Nigerian girls who fled from Boko Haram look to brighter future
A typical day for Deborah includes classes on a manicured university campus and exercise in the evening — basketball, volleyball or aerobics. On weekends, she studies, swims or just relaxes.
But the teenager's life now is one that was unimaginable 12 months ago.
On April 14 last year, she was in a packed dormitory at the Gov- ernment Girls Secondary School in Chibok, northeastern Nigeria, seeking a night's sleep before writing end-of-term exams.
Boko Haram fighters stormed the school after sundown, kidnapping 276 girls.
The mass abduction provoked global outrage and brought unprecedented attention to an insurgency that has devastated northern Nigeria since 2009.
Deborah was one of 57 girls who escaped within hours of the attack. Her life has changed but for the other 219 hostages still being held and for families desperate for news, the nightmare continues.
Despite promises from the government and military that the release or rescue of the hostages was at hand, there has been no credible information concerning their whereabouts in months.

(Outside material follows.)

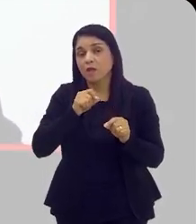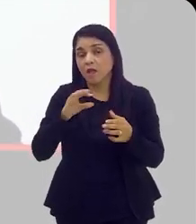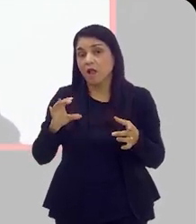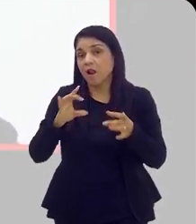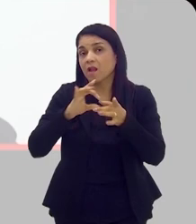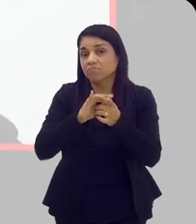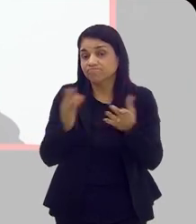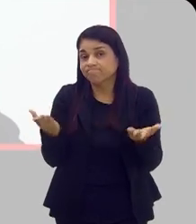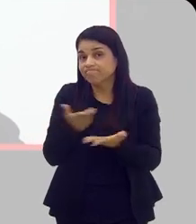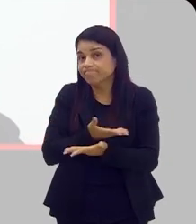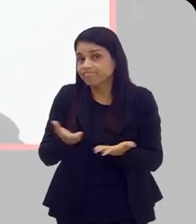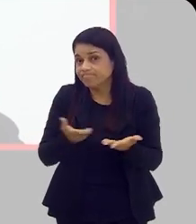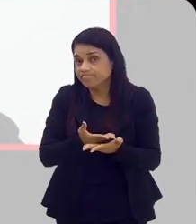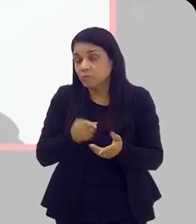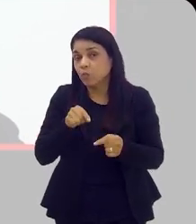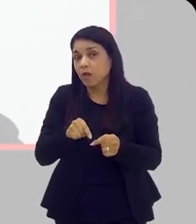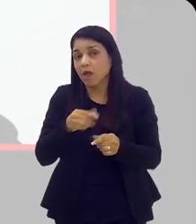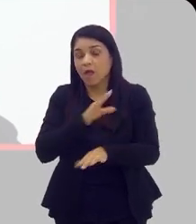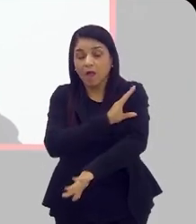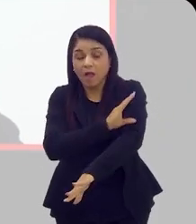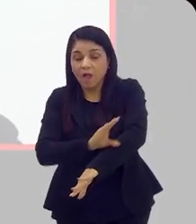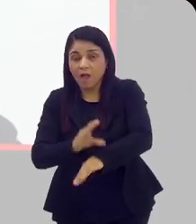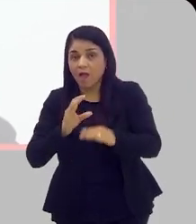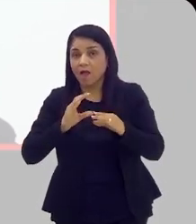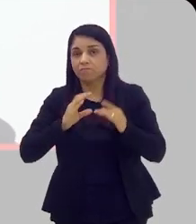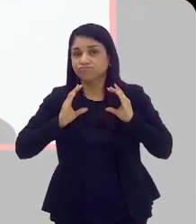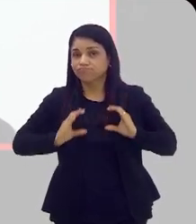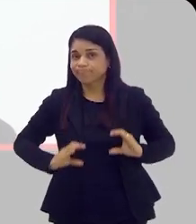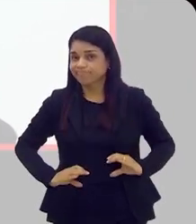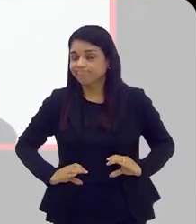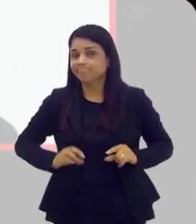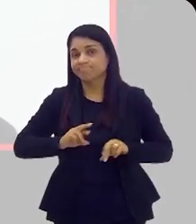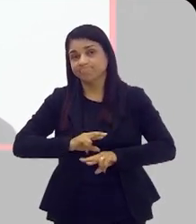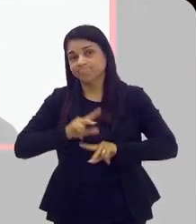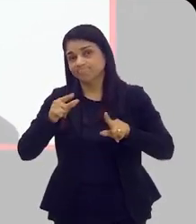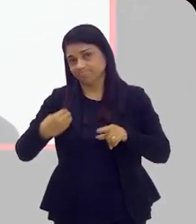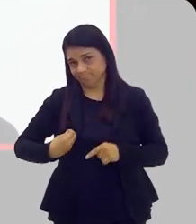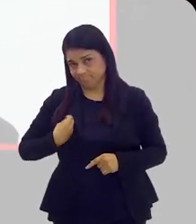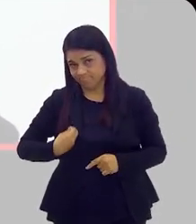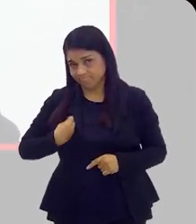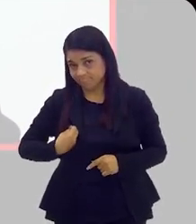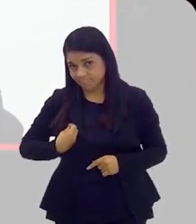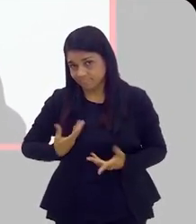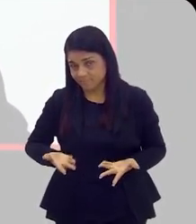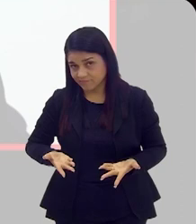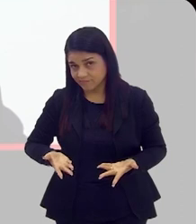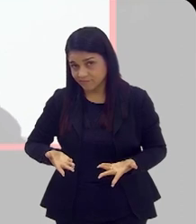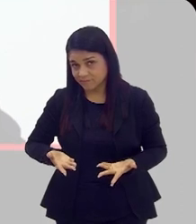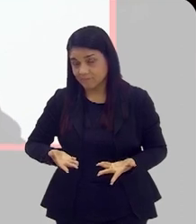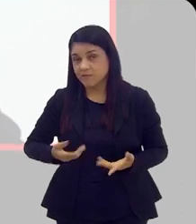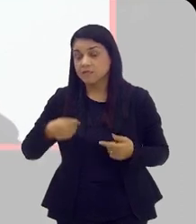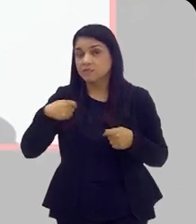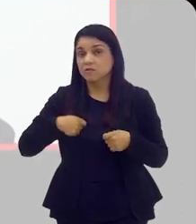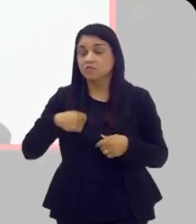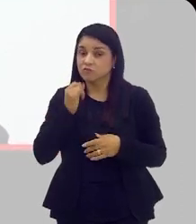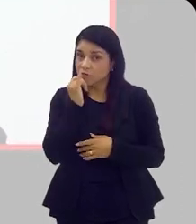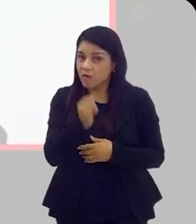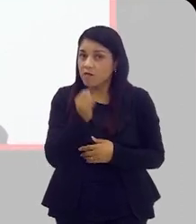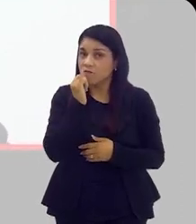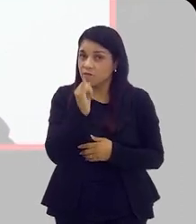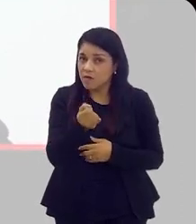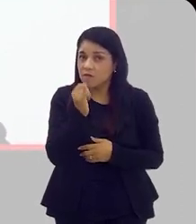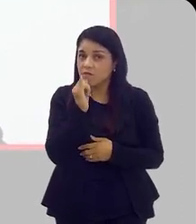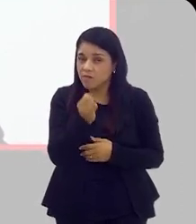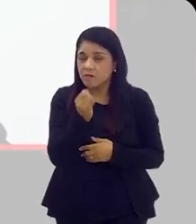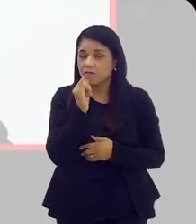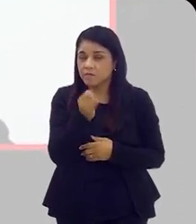direto ou indireto a esses hábitos de vida, né? Por isso que a gente sempre acaba martelando muito nesses conceitos, né?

Boko Haram leader Abubakar Shekau vowed to sell the girls as "slaves" and later said they had been "married off". Experts say both are possible and they are unlikely to still be all together.
Deborah and 20 other girls from Chibok who escaped Boko Haram captivity are now studying at the American University of Nigeria in the northeastern city of Yola.
The privately-funded AUN does not look like other Nigerian universities and certainly bears little resemblance to Chibok, which even before the Islamist uprising began was a deeply impoverished town with poor roads and limited electricity supply.